Wild Florida announces multimillion-dollar expansion, including a drive-thru safari park and alligator retirement home


  • Images via Wild Florida
Since opening in 2010, Wild Florida has continued to evolve well past the simple airboat rides that Ranier Munns and his law firm, originally envisioned for the family ranch.

Since the Munns family moved to the site in 1998 some of Munns' 12 children have focused on making Wild Florida a prime example of what a successful conservation focused eco-tourism attraction can be. With prices kept low, including several free days, and with most animal exhibits concentrated on providing forever homes to animals that may otherwise be euthanized, Wild Florida has become one of the shining examples of what a private eco-tourism attraction can be.

Wild Florida opened with the focus primarily being on the airboat tours on Cypress Lake. The eco-attraction sits on one of the few pieces of land in private hands along the shores of the 4,500-acre lake that is part of the headwaters for the Everglades. Many of Munns’ exotic animals, which the family had previously kept as private pets, were given homes in an exotic animal zoo. What began as a BBQ concession stand has since turned into a full-fledged restaurant, serving Florida dishes like gator bites and hushpuppies. The restaurant offers guests an opportunity to connect to a Florida that most tourists never get to experience.

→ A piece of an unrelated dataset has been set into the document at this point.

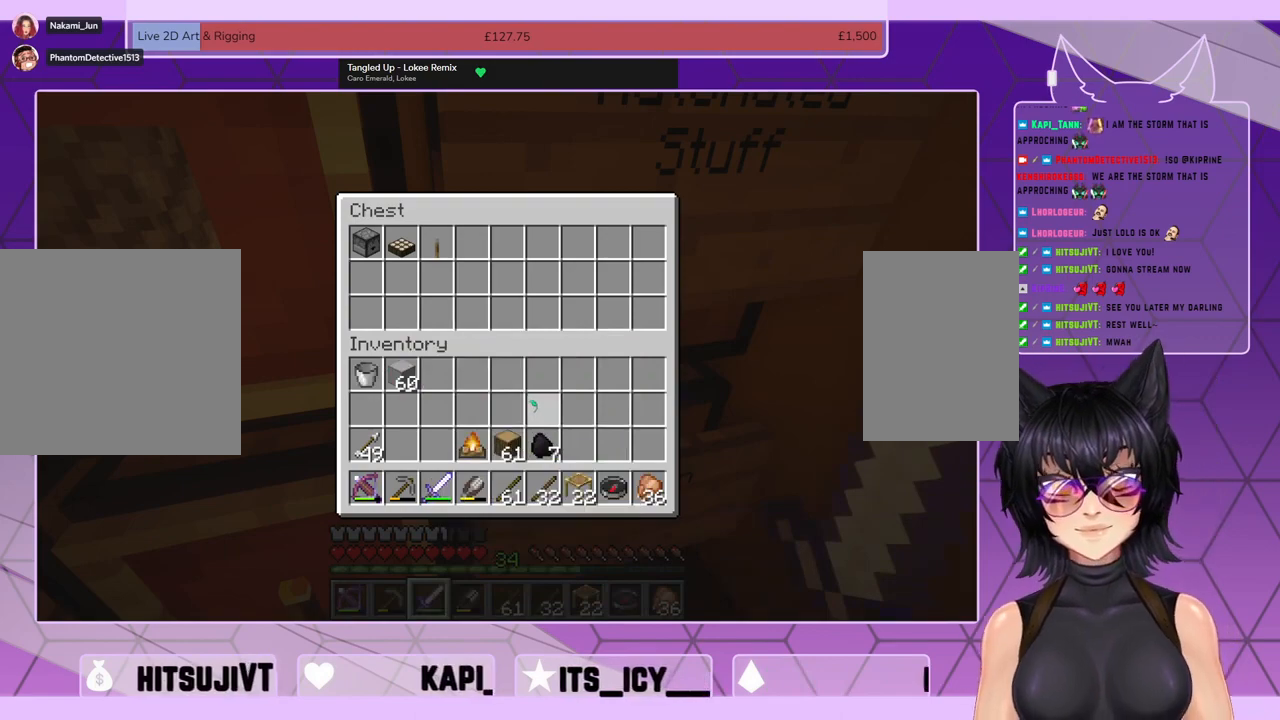
{"keys": [], "mouse": [], "events": [[100, "e", "down"], [167, "e", "up"]]}
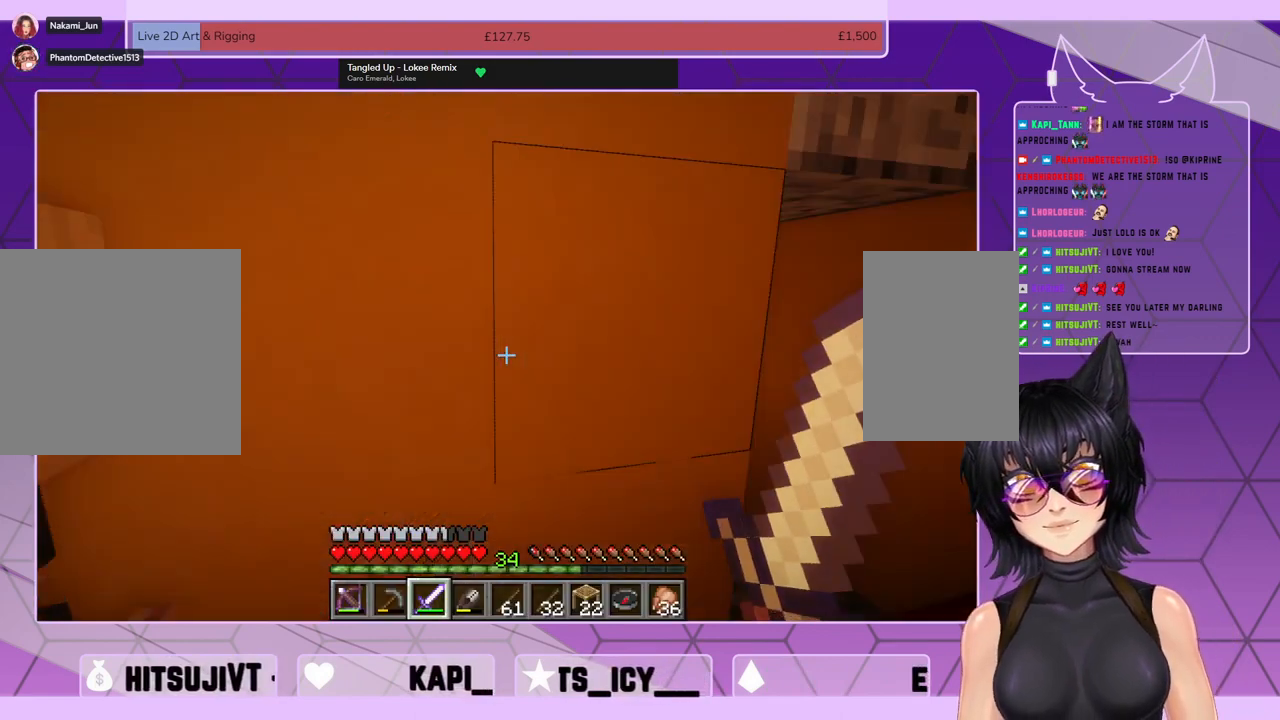
{"keys": ["d", "w"], "mouse": [], "events": [[300, "w", "down"], [500, "d", "down"]]}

An expanded exotic zoo opened in 2012 and received a significant update in 2016 with a focus on providing more housing opportunities for rescued animals. Now the family-owned attraction is embarking on their biggest expansion to date.
  • Images via Wild Florida
Opening by next summer, Wild Florida recently broke ground on a 75-acre drive-thru safari park that will be home to more than 100 animals including whitetail deer, zebras, water buffalo, and wild boar. Daniel Munn, one of the family members involved in the day to day operations at Wild Florida, indicated that they're hoping to eventually be able to have giraffes, as well.

Nearly all the animals at Wild Florida are brought to the park from private owners or other attractions that can no longer provide them with a home.

The 15-acre village that opened in 2010 sits next to the new 75-acre safari park. Initially, the new land was purchased to expand the parking lot, but as it became clear that the family was able to buy much more land than they had initially anticipated, the ideas of what to do with it were expanded.

Keeping with the attraction's conservation message, the new safari park will require no trees to be removed.

One of the primary focuses within the new safari park will be an expanded gator habitat. Wild Florida already has a gator park, where gator feeding shows and educational exhibits can be found. The new gator pond will provide homes to gators trapped via the State’s nuisance alligator program, known as SNAP. Currently, nearly all gators caught through the program are euthanized due to their loss of fear of humans. A few gators caught via SNAP are presently found in other gator attractions around the southeast.

Another gator safari, Gator World, opened in Wildwood last year. That attraction also has a small petting zoo and other exhibits at it. But the Wild Florida safari will be far more than just alligators. It will be more similar to Palm Beach’s Lion Country Safari where guests can view a wide range of both local and exotic animals from the comfort of their air-conditioned car.

For those wanting to experience the Wild Florida safari in a different way, a swamp buggy tour will also be offered. Currently, Wild Florida operates a swamp buggy tour of the nearby Doc Partin Ranch, one of Florida’s oldest cattle operations.

Along with the massive safari park, Wild Florida will also be expanding their gift shop. The expanded gift shop will nearly double the size of the current one and will house new offices for the attraction.

A separately ticketed zipline will crisscross the safari park, including over the gator pond, and will pass through a nearby cypress swamp.

Altogether the expansion will cost an estimated $2.8 million. Prices, hours, and other details have yet to be shared by Wild Florida, but the latest on the expansions at the attraction can be found via their website.